Dijéramos que es un intruso, como John Stockton paseando desapercibido por la Barcelona Olímpica. De todos los tenistas top five David Ferrer resulta con diferencia el más insospechado. Metro setenta y cinco cuando sus colegas coquetean con el metro noventa. Marca de ropa de extrarradio cuando sus pares lucen firmas galácticas. Sencillo y resuelto, esforzado detrás de cada bola como si le fuera en ello el boleto de hotel. Juega los partidos con la franqueza de quien no sabe jugar de farol. Donde sus compañeros parecen cachorros de Apolo, el tenis portento del nuevo siglo, Ferrer luce como un estibador de derecha y revés que saca adelante su pan y su catre.

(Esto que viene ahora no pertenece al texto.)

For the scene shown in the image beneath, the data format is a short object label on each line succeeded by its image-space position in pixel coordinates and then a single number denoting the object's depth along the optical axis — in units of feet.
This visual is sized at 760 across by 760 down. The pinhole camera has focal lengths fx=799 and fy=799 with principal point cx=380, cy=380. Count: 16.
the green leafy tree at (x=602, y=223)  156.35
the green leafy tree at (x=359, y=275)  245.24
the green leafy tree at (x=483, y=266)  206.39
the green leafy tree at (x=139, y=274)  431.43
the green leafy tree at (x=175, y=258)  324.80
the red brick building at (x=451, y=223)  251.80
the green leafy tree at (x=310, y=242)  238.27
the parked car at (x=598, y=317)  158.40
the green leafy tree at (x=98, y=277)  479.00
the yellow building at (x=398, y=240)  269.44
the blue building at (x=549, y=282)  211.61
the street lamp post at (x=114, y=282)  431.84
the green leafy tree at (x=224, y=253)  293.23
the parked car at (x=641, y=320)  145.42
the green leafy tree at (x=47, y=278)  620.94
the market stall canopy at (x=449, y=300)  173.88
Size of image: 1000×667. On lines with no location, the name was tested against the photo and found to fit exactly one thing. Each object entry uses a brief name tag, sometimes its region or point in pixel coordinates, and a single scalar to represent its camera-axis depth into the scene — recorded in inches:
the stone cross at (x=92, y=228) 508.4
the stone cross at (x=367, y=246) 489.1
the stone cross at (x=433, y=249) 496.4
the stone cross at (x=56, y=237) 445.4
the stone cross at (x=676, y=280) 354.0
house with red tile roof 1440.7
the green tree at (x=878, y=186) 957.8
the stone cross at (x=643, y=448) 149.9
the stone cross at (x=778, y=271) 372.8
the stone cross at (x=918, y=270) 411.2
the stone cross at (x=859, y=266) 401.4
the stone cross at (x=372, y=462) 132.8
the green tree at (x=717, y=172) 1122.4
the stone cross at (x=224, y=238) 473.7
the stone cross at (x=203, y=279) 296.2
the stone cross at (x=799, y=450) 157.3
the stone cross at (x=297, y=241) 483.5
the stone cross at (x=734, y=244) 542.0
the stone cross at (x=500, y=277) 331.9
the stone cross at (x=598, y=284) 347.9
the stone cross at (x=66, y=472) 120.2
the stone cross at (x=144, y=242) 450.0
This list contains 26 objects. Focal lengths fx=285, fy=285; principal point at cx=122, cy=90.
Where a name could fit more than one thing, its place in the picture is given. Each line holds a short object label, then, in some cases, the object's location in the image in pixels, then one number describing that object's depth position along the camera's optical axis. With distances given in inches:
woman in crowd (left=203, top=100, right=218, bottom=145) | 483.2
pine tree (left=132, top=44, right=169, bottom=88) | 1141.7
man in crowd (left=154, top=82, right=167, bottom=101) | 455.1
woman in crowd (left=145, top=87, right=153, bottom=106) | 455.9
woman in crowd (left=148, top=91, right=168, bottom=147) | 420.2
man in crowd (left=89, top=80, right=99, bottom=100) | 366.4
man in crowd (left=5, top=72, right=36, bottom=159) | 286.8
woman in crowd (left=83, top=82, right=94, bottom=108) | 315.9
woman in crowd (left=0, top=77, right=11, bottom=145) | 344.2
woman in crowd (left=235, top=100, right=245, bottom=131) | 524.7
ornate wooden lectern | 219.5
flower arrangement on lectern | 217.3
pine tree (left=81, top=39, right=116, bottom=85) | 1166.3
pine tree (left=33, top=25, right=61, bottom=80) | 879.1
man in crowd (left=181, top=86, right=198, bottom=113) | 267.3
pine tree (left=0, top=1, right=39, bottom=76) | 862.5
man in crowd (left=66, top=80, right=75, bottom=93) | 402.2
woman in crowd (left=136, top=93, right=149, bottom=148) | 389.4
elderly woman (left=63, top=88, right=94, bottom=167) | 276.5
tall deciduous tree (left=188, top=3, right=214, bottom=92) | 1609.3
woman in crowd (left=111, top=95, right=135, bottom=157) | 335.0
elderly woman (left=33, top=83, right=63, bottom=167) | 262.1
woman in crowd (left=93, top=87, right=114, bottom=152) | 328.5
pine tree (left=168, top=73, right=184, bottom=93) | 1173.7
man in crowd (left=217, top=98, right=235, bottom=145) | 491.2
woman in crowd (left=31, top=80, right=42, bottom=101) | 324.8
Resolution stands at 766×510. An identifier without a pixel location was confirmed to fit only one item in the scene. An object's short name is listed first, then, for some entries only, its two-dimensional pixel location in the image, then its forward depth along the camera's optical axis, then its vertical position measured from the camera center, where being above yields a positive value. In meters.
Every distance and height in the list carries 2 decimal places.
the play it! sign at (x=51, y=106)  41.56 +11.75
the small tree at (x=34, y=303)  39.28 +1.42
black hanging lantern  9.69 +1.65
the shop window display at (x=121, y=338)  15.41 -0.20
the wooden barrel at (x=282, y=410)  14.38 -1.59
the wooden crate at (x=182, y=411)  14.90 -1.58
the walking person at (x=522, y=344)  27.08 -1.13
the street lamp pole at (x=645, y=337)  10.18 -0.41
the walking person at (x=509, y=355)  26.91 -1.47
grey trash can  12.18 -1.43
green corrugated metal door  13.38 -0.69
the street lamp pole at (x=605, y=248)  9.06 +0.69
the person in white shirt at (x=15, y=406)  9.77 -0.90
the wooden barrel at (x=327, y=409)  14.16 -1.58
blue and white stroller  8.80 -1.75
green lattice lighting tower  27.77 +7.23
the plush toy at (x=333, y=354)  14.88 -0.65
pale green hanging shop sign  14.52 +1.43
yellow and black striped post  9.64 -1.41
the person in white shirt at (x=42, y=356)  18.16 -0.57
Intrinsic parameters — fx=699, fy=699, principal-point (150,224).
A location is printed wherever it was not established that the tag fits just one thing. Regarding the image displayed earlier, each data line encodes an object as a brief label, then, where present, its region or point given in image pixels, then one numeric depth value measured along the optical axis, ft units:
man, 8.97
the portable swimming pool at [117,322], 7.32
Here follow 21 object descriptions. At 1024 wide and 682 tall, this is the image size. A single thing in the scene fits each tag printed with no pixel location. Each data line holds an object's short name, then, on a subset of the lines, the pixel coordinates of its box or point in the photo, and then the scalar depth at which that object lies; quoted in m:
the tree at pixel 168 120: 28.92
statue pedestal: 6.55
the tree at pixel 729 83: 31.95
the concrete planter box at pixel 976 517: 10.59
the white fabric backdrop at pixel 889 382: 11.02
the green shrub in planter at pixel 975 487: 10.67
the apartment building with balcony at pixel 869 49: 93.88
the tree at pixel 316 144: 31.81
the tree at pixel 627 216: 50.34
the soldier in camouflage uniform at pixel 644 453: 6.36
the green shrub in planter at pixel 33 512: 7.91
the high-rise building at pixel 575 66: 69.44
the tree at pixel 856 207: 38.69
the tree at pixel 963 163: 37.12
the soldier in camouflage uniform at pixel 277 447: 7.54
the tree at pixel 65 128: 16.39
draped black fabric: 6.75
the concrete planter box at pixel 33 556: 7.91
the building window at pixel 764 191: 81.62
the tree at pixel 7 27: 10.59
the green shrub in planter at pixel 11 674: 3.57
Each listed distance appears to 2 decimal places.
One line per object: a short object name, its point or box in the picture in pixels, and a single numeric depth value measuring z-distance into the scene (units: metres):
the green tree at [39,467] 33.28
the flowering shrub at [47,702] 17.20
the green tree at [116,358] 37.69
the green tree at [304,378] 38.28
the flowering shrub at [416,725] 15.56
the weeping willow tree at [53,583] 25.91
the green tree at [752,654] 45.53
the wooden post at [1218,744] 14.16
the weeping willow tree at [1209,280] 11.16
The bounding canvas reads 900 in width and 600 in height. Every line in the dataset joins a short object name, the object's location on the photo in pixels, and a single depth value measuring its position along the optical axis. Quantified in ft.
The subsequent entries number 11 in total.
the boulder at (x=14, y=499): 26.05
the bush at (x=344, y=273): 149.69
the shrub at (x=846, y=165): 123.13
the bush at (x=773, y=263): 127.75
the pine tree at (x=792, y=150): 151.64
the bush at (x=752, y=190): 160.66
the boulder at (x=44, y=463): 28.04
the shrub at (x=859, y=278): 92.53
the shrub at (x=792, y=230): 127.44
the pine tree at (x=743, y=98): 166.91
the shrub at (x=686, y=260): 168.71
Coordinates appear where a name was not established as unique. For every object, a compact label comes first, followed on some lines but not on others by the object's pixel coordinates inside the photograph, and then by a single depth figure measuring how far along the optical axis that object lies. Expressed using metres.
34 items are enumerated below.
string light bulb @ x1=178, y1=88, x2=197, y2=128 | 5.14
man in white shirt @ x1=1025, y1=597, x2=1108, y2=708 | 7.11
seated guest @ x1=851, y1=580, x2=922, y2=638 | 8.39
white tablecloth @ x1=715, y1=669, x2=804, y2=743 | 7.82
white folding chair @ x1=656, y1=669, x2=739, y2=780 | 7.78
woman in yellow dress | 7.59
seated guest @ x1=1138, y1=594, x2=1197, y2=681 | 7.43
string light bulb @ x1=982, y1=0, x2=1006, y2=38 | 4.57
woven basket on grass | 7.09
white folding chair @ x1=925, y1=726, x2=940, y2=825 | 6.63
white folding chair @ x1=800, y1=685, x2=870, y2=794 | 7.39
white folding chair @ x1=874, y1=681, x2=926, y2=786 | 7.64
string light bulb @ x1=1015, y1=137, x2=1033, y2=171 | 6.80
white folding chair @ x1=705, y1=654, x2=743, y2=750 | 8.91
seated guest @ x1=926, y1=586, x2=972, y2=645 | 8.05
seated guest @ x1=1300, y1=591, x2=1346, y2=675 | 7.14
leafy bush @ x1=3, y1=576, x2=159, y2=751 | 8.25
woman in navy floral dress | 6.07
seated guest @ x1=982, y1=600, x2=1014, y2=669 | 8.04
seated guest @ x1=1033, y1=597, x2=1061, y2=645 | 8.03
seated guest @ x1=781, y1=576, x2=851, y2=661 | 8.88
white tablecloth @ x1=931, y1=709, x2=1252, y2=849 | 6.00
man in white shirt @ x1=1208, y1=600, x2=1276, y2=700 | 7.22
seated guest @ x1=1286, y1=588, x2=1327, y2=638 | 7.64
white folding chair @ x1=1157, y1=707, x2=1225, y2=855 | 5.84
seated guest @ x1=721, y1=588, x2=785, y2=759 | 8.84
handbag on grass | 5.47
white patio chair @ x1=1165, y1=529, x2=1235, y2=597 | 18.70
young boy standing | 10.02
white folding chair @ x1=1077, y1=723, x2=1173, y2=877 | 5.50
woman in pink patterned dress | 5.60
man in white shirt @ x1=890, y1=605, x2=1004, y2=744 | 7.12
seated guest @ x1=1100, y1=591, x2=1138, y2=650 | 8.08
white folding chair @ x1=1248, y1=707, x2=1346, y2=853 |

Se hace admirar porque nunca cesa y nunca parece sobrarle nada, en la victoria y en la derrota.
David Ferrer debe atraer dos valoraciones innegociables. La primera, que es muy bueno, por mucho que parezca más tosco, más limitado, menos brillante. Y la segunda, que siempre está listo. Cuando todo lo demás vacila Ferrer sigue sentado en su roca, preparado para remar sin preguntar por qué. Parece un gregario pertinaz, dispuesto siempre a colarse en la fiesta, aunque ya sea un jefe de filas de pleno derecho. Si hay chance, Ferrer la exprime testarudo.
Ajeno a la pelea del podio, es verdad, pero también desembarazado de los perseguidores que le vienen a la zaga, Ferrer ocupa desde hace tiempo un lugar transversal en el ranking. No está ni muy lejos ni muy cerca pero tiene acceso ocasional al panteón de los hermanos mayores. Si descontamos el bache de 2009 David siempre ha venido mejorando su media aritmética. Y su temporada 2012 sólo puede ser calificada de sobresaliente: al menos cuartos de final en los cuatros majors, haciendo semis en París y Nueva York. En la lanzadera española, detrás de Nadal, siempre está Ferrer, con la misma ilusión y las mismas ganas de un primerizo.
Ante Tipsarevic volteó tantas situaciones adversas que agotaría tan sólo pasar revista de ellas. Costaba mirarle cuando igualó a 4 juegos en el quinto set. Finalizó el partido feliz y hablando un inglés residual de cuatro horas y media de partido. Dejó la imagen de siempre, la de ese generoso jugador eléctrico y rocoso, ese tenis telúrico que le brota de sus nerviosas piernas. Ese día, como siempre, David estuvo en el resto, cuando a saltitos activa hasta el último pliegue de su tenis. Estuvo entre los puntos caminando a la toalla con ese paso absorto. Y también, como siempre, estuvo en la silla, cuando le da a su raqueta una tregua inquieta y cortísima. En Flushing Meadows estuvo David Ferrer con la misma certeza con la que sabemos que estuvo el tenis, que siempre es justo con los que no escatiman una gota de sudor.